We drove north through Chinatown to the next neighborhood. Abruptly, the signs stopped being in Chinese, the streets widened, and the dim sum restaurants turned into Italian bistros and bar and grills.

The car turned a corner and pulled into a parking alcove hidden behind a low brick building. The front showed the blue and red neon lights of what looked like a popular bar—a line of people waited to get in. We went through a back door and down the stairs to a private club.

The place was nice, kind of retro. Red color scheme, polished wood trim, brass fixtures. A jazz trio played on a tiny stage off to one side. The bar was long, lacquered, and a mirror reflected lights off hundreds of liquor bottles. The clientele seemed well-to-do, dressed up and drinking expensive-looking martinis and wine, and relaxed. Most of them were human. I wondered if any of them knew a vampire ran the place?

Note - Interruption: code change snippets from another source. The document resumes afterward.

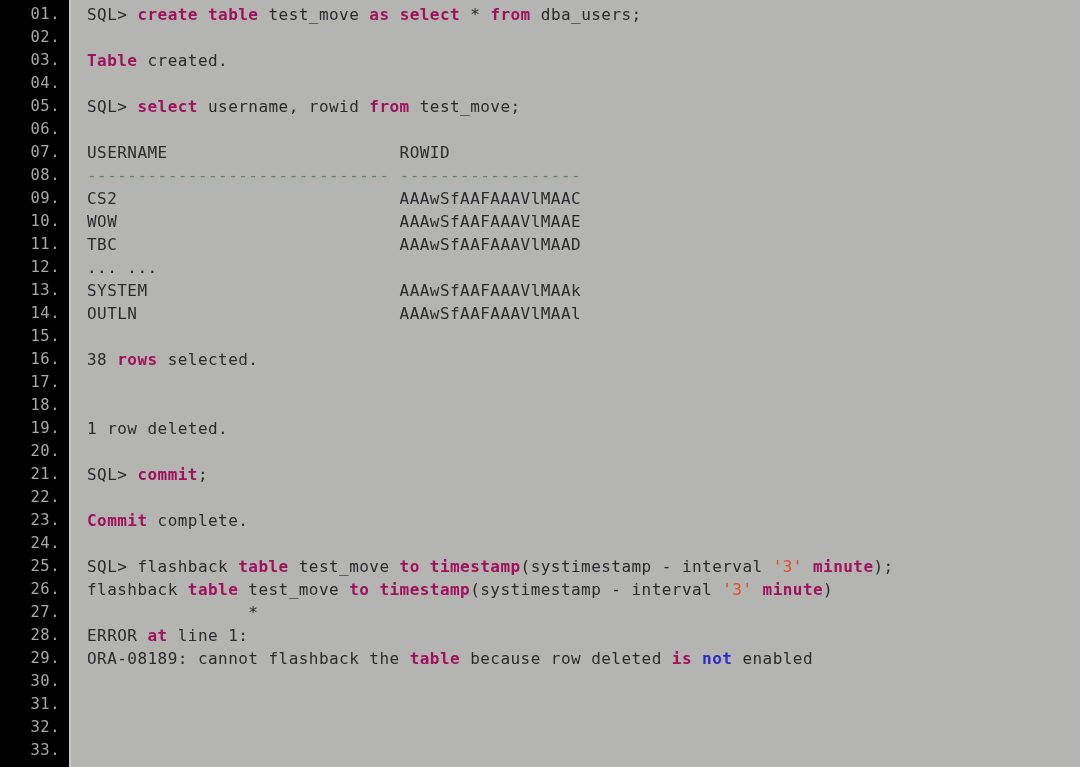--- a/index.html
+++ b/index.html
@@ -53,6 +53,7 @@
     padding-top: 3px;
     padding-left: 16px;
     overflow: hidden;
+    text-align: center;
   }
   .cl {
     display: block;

Boss occupied a leather booth in the corner. Tonight he wore the complete ensemble: suit and tie, tapping a fedora on the table in front of him. Master of all he surveyed. His two previous companions were with him. The bobbed-hair woman wore a clinging red silk number tonight. Jaw-dropping, really. None of them had drinks. Thank God.

“Have a seat,” Boss said, while Joe guided Henry to an unmarked door in the back.